I like the concept of blending voxel world with mmorpg. I’m captivated by the idea of exploring new worlds, dungeons, seeing new monsters, growing my character’s potential, etc.-- where block-building is the background that shapes the universe that the adventure exists in. But Boundless is a game with the premise that “block-building IS the progression”. Boundless is a builder-focused game that attempts to rpg-ify the gathering-building process.

…I don’t know for sure, but browsing through this thread, I can’t help but feel that complaints revolve around the compromise inherent in this concept. Voxel sandboxes generally have a shallow progression and are open-ended. But RPGs are all about progression and are structured with an endgame. So I see those two playstyles here struggling to co-exist:

  • builder style: wants things like new blocks and farming. wants it to be relatively easy to access. doesn’t want to feel creatively burdened by high costs (in time or effort) for every little thing. these are the folks saying everything is too complicated and grindy.

  • mmorpg style: wants things like more content to explore, better combat/mobs (titans & dungeons), better character progression. wants their efforts to feel rewarding in the player economy. don’t want things to be “too easy” (because that destroys economy). these are the folks saying there’s not enough content.

A player can be one or the other or even a mix of both as I am, wishing for building to be simpler but for the adventure/rpg to be expanded and given more weight.

Will Boundless go on to implement things like dungeons, bosses, and other structured RPG elements?
If so, then I think it’s fine to make building (and gathering related to building) cheap and easy.
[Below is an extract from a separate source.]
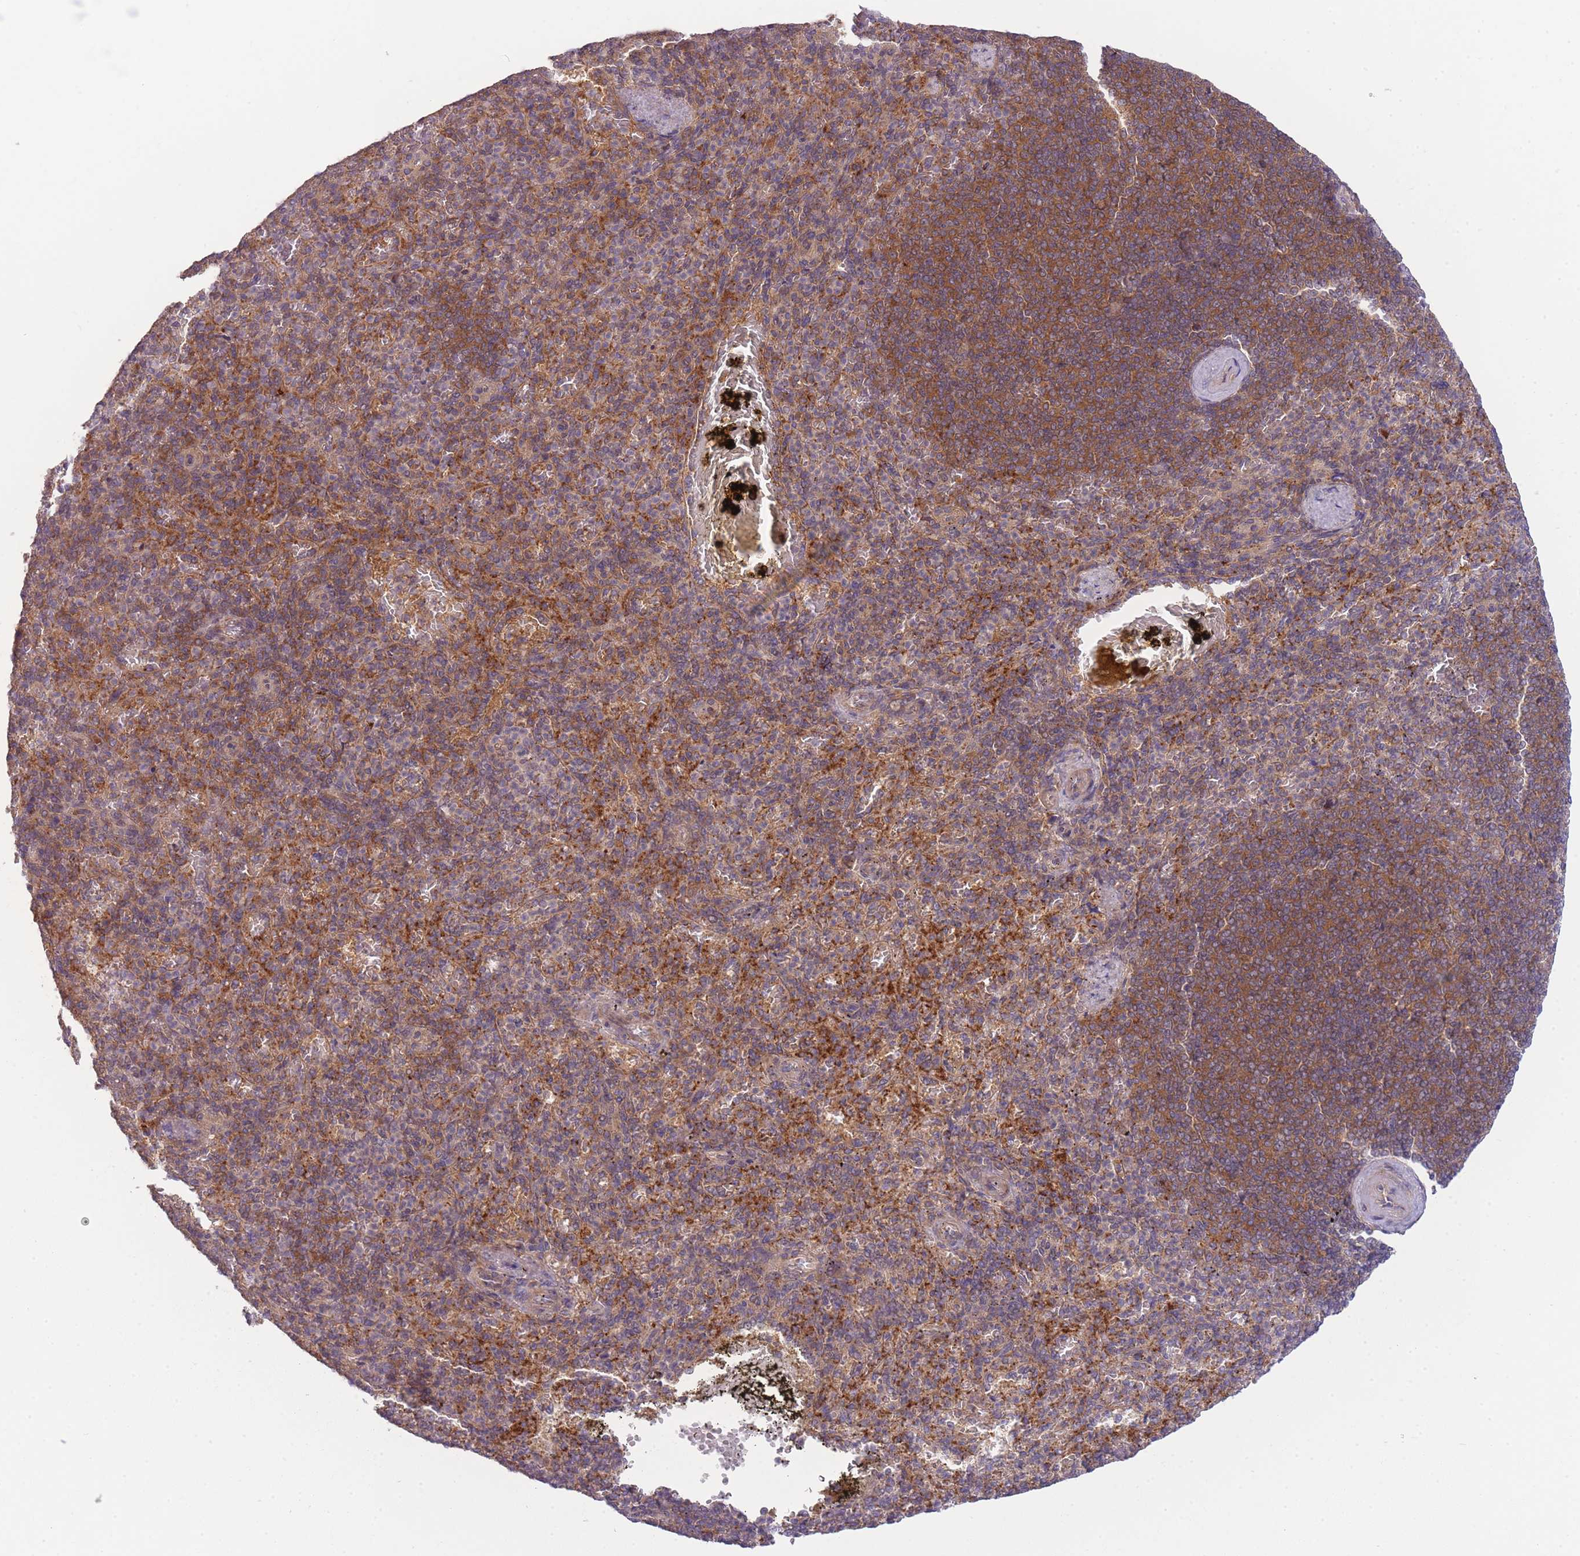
{"staining": {"intensity": "weak", "quantity": "25%-75%", "location": "cytoplasmic/membranous"}, "tissue": "spleen", "cell_type": "Cells in red pulp", "image_type": "normal", "snomed": [{"axis": "morphology", "description": "Normal tissue, NOS"}, {"axis": "topography", "description": "Spleen"}], "caption": "About 25%-75% of cells in red pulp in normal human spleen exhibit weak cytoplasmic/membranous protein expression as visualized by brown immunohistochemical staining.", "gene": "PFDN6", "patient": {"sex": "female", "age": 74}}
And once (if?) we get more stuff on the “combat/exploration/mmorpg” end, I also think it’s fine to make progression in that regard have more weight in terms of costs, difficulty, and therefore game economy value. I think it would even be fine to rebalance existing combat-related stuff into a more steeply structured progression curve with it’s own endgame.

Even if not, I’m fine with the game as-is. Within the existing framework I do think that opening up the world to player prefabs and “toys” like collectibles, hidden recipes for props, and so on would add a lot of richness to the adventure aspect. Whatever path Boundless takes, I’ll be excited to walk it!